By default, every work-day night, an Oracle database that is 10g or higher will spend from 10pm collecting table, index and column stats for you. This stats gathering job will keep going until it has collected all that it thinks it needs or the clock hits 6am, at which point it stops. At the weekend, your busy little databases will work even harder, from midnight Saturday {ie 1 second after Friday ended} to the end of Sunday gathering stats, if need be. Again, the job will stop once it has gathered the stats it thinks your system needs.

The job gathers stats on tables/indexes in all schemas, including SYSTEM, SYS and those other odd internal ones like DBSNMP and WMSYS, as well as all your own schemas. It gathers stats only on tables that have changed by 10% or more since last stats were gathered, or that have been truncated or created since the last run. For each such table, this job will sample a proportion of said table that it thinks is needed to give reliable stats. For each table it also gathers stats on each index {I’ll skim over a slight issue in respect of sample size for indexes}. When a table has it’s stats gathered, Oracle will even make a stab at gathering the correct level a column statistics for each column, based on whether you ever use the column in joins or where clause {ie there is some sense to collecting detailed histogram stats only for those columns it would help}.

Finally in my brief description, and something that not all DBAs and developers appreciate, is that this automatic job stores the stats as they were before it gathered new ones, so you can go back to previous stats if you so wish {and it was not more than a month ago}.

This process, this nightly job, has flaws. Some of it’s decisions can be poor. It can gather stats you might not want it it and it can mess up. BUT! It does run regularly and it does gather generally beneficial stats for all tables, indexes, partitions, sub-partitions, columns. All of them. {mostly} .

Prior to this automatic job, many sites’ object stats were in very poor health.

  • Some sites did not gather table/index stats at all.
  • Many sites gathered stats only occasionally.
  • Some sites would gather stats on a few tables and none on most.

This last situation, stats on some tables none on many others, condemned the cost based optimiser to having to make decisions based on a very poor information and was/is very common under 9. I like to think of it as taking a map of the UK and removing all the roads and then trying to drive from London to Manchester. So long as you keep going generally North and west, you will get there. Eventually. 

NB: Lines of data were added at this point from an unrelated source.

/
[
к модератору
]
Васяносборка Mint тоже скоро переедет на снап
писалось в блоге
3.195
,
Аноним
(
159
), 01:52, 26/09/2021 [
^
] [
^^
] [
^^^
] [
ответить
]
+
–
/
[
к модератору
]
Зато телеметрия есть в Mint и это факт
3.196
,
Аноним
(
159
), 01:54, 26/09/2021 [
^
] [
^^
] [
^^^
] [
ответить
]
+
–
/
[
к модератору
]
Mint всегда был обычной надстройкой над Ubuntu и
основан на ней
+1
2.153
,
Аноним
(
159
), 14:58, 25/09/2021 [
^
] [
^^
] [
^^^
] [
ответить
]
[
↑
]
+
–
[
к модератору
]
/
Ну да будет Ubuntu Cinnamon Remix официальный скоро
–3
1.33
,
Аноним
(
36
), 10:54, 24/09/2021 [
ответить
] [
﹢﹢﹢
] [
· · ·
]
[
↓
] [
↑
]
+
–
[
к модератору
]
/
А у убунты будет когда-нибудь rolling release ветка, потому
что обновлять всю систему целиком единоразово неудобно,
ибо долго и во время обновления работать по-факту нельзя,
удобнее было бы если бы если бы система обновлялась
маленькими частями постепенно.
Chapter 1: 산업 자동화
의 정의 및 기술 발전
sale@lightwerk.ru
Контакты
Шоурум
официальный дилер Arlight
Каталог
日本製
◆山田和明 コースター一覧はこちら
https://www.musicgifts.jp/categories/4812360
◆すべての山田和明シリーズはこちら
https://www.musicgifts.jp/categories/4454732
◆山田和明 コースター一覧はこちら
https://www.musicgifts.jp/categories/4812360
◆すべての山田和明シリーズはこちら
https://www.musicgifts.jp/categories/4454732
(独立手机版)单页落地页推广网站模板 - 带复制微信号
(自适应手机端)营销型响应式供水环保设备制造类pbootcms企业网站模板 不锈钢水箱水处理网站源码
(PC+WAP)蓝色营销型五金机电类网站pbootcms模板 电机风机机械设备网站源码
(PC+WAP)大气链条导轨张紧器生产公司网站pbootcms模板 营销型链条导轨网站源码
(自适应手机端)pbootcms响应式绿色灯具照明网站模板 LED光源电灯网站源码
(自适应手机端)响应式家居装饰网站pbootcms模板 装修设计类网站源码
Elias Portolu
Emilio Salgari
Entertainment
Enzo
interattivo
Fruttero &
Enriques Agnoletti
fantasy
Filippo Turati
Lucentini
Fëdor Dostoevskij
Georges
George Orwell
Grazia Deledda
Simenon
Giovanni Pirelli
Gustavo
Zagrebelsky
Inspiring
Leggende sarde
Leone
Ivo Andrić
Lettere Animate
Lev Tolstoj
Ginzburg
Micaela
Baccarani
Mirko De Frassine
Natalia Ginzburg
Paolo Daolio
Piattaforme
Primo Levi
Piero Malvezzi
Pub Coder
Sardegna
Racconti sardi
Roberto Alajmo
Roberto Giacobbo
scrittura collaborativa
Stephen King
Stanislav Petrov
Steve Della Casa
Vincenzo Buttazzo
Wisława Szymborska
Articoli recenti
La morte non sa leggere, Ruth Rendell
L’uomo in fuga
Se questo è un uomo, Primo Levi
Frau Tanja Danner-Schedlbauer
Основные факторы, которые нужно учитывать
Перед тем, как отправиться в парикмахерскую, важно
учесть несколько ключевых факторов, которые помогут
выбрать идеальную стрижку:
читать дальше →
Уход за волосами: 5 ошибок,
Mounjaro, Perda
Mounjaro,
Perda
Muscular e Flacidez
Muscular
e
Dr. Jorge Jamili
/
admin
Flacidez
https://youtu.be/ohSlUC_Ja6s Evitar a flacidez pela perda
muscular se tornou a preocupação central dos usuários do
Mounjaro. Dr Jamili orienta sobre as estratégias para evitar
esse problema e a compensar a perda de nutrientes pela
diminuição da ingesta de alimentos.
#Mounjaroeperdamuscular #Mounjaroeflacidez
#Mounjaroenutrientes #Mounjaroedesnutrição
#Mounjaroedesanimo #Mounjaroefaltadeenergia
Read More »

{I have a private theory that the number of hints in code is in proportion to the three situations above, the most being on systems with “stats on only a few tables”.}

This is why I think that job is the biggest step forward for performance. It ensures there is at least some information for every table and every index and that for most of them the data is correct to within 10%. Thus it allows the CBO to work with pretty accurate information and all that clever maths has a good chance of working.

Yes, if you know more about stats and performance and your system, you can do better than the automated job alone, but for the majority of sites it is a step forward. Especially for those sites that lack strong DBA/Developer expertise. Ie, the majority :-).

I know from talking to some Oracle support people that their lives have got quieter. I’m told that they get a lot fewer calls about SQL performance from Oracle 10 and 11 systems. Mind you, the usual “fix” of getting the customer to just gather some stats has gone out the window, which is a shame as it fixed most issues. All in all, it has been a massive boon to them.

So, I think it is the greatest step forward.

I also hate it. I hate that automated stats job. It makes silly decisions, it breaks, it is poorly documented and it makes a dog’s dinner of very big, very active or very odd systems. In fact it is rubbish. But very, very, very beneficial rubbish. I love that pile of rubbish.